CompTIA IT Security Community Executive Council Member Ian Trump on Tech and Channel Trends

CompTIA IT Security Community Executive Council Member Ian Trump on Tech and Channel Trends

ian-trumpIan Trump, global cyber security strategist and member of CompTIA's IT Security Community, shares his thoughts on current IT trends.

There are several major IT trends I see that are both challenges and opportunities and they affect IT professionals working at companies, channel vendors and IT providers and MSPs. Clearly, mobile, cloud-based technologies and more effective security are identified as two of the key challenges moving forward, however there are also technologies such as AI, IoT and big data analysis that will push the limits of both the skillset of those working IT and service offerings.

On top of this, IT professionals working inside companies are being forced to look at the cost savings associated with software-as-a-service (SaaS) models to securely adopt new technologies and extend legacy applications – or replace them altogether – into the cloud and deliver those applications into the mobile space. Virtualization, hosted platforms such as infrastructure as a service (IaaS) and software defined networking (SDN) will all be leveraged to do this. The old approach of just-keep-it-working is not good enough. Business has put up with IT as a bottom-line expense and new technologies are forcing companies to ask themselves questions like, “How do we make it better?” or “How do we move to something that does the same, but costs less?”

With the cost of Azure and Amazon, as well as other hosting providers, coming down, it is harder than ever for internal IT departments to justify the purchase of physical tin boxes. Market forces are conspiring against businesses that are spending huge amounts of money on physical infrastructure. Competitive advantage is being lost, and the lower costs from SaaS – sometimes by an order of magnitude – are giving businesses unprecedented scalability and agility when it comes to improving existing services or rolling out new ones.
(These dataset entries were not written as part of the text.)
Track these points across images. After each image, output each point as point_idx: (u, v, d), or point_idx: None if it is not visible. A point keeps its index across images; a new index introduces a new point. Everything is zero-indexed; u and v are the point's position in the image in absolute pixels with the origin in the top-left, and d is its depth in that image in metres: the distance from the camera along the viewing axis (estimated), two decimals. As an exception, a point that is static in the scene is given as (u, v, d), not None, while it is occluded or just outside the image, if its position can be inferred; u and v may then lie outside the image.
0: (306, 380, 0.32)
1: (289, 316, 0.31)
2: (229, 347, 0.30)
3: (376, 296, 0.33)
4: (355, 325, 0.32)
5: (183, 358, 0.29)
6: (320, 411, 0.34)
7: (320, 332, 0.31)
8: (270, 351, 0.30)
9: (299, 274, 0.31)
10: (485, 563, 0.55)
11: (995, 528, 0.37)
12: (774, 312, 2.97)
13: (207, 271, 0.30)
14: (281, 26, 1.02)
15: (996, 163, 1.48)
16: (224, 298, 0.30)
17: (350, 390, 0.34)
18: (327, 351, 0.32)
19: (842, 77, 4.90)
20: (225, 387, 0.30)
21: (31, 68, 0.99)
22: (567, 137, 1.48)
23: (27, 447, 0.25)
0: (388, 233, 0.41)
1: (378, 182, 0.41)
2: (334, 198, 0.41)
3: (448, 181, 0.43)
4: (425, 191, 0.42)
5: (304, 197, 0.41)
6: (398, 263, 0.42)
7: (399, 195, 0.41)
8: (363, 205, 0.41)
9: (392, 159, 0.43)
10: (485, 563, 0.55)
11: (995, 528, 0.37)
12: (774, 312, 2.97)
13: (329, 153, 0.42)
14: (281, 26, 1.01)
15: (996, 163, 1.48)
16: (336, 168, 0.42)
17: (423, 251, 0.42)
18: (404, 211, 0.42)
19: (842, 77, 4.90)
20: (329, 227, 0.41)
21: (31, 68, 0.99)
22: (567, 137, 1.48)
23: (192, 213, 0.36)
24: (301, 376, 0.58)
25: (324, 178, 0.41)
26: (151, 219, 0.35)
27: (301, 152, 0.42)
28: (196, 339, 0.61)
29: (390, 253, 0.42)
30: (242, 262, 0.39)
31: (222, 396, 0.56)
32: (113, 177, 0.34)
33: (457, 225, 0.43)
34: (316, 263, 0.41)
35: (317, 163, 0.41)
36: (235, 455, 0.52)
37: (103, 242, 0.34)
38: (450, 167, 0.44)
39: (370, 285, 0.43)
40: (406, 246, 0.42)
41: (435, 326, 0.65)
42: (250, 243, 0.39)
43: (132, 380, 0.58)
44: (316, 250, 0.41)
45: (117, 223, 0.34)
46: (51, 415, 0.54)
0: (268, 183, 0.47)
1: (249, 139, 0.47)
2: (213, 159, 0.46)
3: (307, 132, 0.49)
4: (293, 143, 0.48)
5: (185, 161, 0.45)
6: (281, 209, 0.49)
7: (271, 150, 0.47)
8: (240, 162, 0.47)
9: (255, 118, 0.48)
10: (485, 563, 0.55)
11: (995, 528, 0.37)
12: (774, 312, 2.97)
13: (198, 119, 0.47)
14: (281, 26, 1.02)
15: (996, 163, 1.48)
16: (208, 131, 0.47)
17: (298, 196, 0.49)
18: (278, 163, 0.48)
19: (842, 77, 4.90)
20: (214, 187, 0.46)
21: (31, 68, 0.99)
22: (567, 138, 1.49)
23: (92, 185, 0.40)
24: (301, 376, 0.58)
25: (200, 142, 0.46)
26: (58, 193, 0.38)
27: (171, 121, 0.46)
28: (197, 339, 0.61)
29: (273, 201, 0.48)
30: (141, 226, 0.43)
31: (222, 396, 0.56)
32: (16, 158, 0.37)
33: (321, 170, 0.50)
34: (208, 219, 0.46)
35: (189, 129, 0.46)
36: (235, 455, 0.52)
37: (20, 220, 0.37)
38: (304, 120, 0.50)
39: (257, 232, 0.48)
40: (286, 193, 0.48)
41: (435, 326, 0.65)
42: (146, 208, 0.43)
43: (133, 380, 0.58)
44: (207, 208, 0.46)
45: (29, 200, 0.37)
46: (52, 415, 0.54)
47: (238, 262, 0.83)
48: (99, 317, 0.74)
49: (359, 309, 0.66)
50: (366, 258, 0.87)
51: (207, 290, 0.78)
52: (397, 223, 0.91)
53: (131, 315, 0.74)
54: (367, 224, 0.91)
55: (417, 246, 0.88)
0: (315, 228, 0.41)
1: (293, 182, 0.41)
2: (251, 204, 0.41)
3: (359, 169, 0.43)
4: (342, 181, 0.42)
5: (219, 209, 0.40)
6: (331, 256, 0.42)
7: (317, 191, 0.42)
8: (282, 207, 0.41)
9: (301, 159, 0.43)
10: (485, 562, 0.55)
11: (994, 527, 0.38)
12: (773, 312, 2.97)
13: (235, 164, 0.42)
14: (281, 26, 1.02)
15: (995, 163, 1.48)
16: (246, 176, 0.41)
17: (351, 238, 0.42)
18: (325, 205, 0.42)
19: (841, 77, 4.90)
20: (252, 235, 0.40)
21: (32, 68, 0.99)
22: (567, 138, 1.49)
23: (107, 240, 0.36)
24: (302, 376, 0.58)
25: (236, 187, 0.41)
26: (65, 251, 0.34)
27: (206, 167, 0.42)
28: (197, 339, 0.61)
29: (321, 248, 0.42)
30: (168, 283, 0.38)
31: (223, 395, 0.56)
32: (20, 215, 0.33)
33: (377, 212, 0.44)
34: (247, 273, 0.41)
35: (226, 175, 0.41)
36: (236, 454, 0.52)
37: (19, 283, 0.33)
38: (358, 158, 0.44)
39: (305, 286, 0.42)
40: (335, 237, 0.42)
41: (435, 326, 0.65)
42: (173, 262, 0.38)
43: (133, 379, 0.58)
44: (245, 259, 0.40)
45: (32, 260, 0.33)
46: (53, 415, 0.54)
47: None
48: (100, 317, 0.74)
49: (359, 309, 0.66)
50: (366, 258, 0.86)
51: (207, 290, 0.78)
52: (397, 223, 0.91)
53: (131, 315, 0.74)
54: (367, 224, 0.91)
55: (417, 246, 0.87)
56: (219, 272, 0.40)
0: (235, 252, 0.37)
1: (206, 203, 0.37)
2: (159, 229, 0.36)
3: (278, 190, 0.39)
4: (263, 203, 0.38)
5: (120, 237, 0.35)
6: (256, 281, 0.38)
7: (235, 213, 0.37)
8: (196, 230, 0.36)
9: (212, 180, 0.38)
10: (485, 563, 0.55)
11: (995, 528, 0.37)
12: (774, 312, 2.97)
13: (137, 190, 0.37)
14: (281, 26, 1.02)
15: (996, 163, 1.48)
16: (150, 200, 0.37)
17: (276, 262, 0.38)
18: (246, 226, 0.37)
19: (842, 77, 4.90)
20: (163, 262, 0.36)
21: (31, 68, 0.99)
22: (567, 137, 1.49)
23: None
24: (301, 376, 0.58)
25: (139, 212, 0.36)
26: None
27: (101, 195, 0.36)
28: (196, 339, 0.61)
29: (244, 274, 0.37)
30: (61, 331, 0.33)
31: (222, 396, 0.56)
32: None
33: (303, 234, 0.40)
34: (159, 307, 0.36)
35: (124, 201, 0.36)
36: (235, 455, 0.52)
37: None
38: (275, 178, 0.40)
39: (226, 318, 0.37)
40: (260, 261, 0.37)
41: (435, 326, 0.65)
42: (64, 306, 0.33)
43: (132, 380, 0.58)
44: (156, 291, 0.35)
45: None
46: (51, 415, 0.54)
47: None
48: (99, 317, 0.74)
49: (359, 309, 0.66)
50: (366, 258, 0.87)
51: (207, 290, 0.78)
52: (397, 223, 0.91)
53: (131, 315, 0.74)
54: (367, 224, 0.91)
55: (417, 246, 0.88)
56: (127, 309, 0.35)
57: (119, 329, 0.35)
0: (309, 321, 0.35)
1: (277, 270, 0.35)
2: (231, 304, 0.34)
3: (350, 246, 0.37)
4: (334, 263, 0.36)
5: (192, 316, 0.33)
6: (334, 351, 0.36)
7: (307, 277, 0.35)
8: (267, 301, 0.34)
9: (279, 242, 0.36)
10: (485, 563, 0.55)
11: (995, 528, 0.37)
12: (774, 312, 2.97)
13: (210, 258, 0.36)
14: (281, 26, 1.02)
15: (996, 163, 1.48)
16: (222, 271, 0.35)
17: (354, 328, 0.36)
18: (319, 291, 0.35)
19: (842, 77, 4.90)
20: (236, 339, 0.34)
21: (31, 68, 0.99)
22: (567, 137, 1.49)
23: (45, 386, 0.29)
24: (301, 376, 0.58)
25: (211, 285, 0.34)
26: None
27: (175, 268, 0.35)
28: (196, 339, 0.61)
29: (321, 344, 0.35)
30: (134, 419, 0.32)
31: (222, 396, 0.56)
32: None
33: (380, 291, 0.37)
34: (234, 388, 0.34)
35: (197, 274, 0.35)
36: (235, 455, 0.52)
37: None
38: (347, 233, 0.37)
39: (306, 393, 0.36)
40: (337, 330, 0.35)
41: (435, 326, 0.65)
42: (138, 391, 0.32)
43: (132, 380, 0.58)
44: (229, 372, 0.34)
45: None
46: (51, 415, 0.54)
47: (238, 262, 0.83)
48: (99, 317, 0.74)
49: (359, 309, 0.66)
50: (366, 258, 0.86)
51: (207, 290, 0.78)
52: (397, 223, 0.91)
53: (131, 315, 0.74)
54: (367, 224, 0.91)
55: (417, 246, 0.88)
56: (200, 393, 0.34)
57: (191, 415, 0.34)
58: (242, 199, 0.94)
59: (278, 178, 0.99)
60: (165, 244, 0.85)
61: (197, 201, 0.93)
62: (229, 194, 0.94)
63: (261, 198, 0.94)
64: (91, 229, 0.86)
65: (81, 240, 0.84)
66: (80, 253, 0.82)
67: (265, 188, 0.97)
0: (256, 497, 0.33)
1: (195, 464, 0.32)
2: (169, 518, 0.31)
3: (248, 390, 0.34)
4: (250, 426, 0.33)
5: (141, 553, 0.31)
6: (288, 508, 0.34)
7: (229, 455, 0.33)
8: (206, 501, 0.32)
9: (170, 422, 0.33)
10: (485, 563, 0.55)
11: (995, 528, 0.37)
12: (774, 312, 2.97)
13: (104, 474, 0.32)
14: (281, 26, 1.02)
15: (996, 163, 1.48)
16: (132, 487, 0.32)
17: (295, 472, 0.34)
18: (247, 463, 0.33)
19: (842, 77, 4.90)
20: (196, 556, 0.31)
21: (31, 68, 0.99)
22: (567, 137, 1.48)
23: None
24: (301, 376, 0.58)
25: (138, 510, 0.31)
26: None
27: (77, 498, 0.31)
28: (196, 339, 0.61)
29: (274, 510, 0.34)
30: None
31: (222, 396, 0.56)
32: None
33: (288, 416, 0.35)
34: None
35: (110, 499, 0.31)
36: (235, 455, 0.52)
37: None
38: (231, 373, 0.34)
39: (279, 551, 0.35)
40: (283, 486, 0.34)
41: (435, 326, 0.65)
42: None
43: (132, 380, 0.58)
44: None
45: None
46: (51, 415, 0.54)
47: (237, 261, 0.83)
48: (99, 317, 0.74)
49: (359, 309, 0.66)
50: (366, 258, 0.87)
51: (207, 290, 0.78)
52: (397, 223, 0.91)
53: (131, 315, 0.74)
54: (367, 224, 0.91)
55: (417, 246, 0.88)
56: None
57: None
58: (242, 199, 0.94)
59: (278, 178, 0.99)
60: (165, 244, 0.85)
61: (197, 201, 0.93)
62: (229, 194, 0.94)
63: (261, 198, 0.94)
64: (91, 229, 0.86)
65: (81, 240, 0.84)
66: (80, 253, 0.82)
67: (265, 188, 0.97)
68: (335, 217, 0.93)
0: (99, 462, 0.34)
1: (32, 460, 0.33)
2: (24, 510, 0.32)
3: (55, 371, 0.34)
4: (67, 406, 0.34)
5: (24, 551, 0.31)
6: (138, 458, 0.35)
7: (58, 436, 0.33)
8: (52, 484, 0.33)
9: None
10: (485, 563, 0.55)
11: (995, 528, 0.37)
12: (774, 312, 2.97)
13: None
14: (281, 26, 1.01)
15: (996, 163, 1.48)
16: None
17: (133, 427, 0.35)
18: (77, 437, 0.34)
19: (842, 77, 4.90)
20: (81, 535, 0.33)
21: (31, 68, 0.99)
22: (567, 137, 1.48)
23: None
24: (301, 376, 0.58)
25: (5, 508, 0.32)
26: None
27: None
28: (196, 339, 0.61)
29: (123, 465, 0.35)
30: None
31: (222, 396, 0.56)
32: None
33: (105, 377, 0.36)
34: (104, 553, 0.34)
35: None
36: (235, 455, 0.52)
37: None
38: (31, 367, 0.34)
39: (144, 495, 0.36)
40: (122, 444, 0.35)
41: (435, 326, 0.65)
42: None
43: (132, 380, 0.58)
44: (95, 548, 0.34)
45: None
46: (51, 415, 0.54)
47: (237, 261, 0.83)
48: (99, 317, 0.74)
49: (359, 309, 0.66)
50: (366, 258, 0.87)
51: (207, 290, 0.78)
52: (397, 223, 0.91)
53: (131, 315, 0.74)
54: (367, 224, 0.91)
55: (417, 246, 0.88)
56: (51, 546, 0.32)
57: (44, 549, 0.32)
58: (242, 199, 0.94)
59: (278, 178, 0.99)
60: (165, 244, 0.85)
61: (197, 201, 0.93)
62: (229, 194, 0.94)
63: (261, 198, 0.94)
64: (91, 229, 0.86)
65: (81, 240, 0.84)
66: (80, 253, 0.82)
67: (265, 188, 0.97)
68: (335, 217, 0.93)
Once an order is placed for SaaS, PaaS or IaaS offerings, there is no wait of three to five weeks for shipping, there are no RMAs for broken or lost/wrong parts, the setup time is measured in minutes, not days, and memory, processing and storage is almost infinitely expandable.

The numbers from a recent IDC report paint an even more aggressive rate of cloud adoption in 2017 and the future:

  • IT buyers across the globe are set to spend about 25 percent more on public cloud services this year compared to 2016, with software as a service (SaaS) accounting for most purchases. MSPs need to be implementing, monitoring and re-selling cloud.
  • This pace of public cloud investment looks set to continue well into 2020, with the analyst house predicting a 21.5 percent compound annual growth rate (CAGR).
  • SaaS products account for about two-thirds of purchases and will make up around 60 percent of them by 2020
  • Infrastructure-as-a-service (IaaS) and platform-as-a-service (PaaS) segments are expected to grow far more quickly, with IDC predicting five-year CAGRs of 30.1 percent and 32.2 percent, respectively. MSPs need to be the ones bringing these products into customer environments.

This movement to cloud is pushing channel vendors through a profound change. In the context of the business transformation identified previously there will be increased competition and dynamic change to robust and secure SaaS offerings. This SaaS adoption by channel vendors is required by the MSPs and IT providers who are working to or have already become trusted advisors, enabling their customers to reap the benefits of SaaS, PaaS and IaaS. Channel vendors, armed with new SaaS offerings, have to help educate their customers on how to cloud, how to mobile and how to secure so MSPs and IT providers’ can meet the demands of their customers.

The channel vendors must respond with learning materials and partnership to provide support and education on their service offerings. The complex migration of on-premises applications and hardware to an IaaS provider will be a niche skills set. Channel vendors have to align with the products and services demanded by businesses and then build that capability with their partners.

MSPs and IT providers are also going to face their own challenges. The old way of doing business and the old way of billing for services is abruptly changing. Fulfilling the diversity in skillsets – from hardware and software migration and managing ris to identifying a myriad of SaaS and IaaS options as a trusted advisor – will be the main challenges. In particular, securing hybrid and fully hosted services demands a complete change in how MSPs and IT providers build, maintain and monitor their customer networks. More than ever, MSPs and IT providers will have to pick the right partners to deliver secure solutions. The hardware is becoming a commodity and the true value of MSPs and IT providers will be to bundle SaaS, PaaS and IaaS offerings to meet business need and growth trajectories of their customers.

Bottom line: Your customers are thinking about the cloud and as an MSP or IT provider you should be too.